• [Material for this task]:
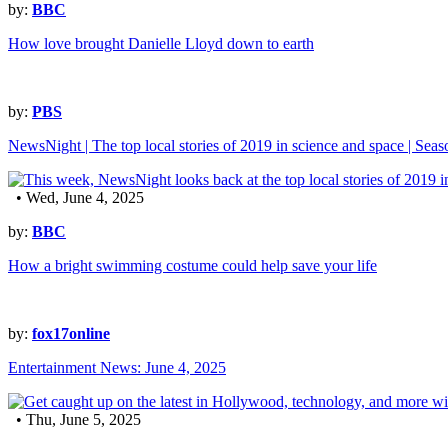
by:
BBC
How love brought Danielle Lloyd down to earth
by:
PBS
NewsNight | The top local stories of 2019 in science and space | Sea
• Wed, June 4, 2025
by:
BBC
How a bright swimming costume could help save your life
by:
fox17online
Entertainment News: June 4, 2025
• Thu, June 5, 2025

• [Try it]:
Copy the text of every item above word for word, keeping each line as it appears, and leave the pictures out.

• [Reply]:
by:
BBC
How love brought Danielle Lloyd down to earth
by:
PBS
NewsNight | The top local stories of 2019 in science and space | Sea
• Wed, June 4, 2025
by:
BBC
How a bright swimming costume could help save your life
by:
fox17online
Entertainment News: June 4, 2025
• Thu, June 5, 2025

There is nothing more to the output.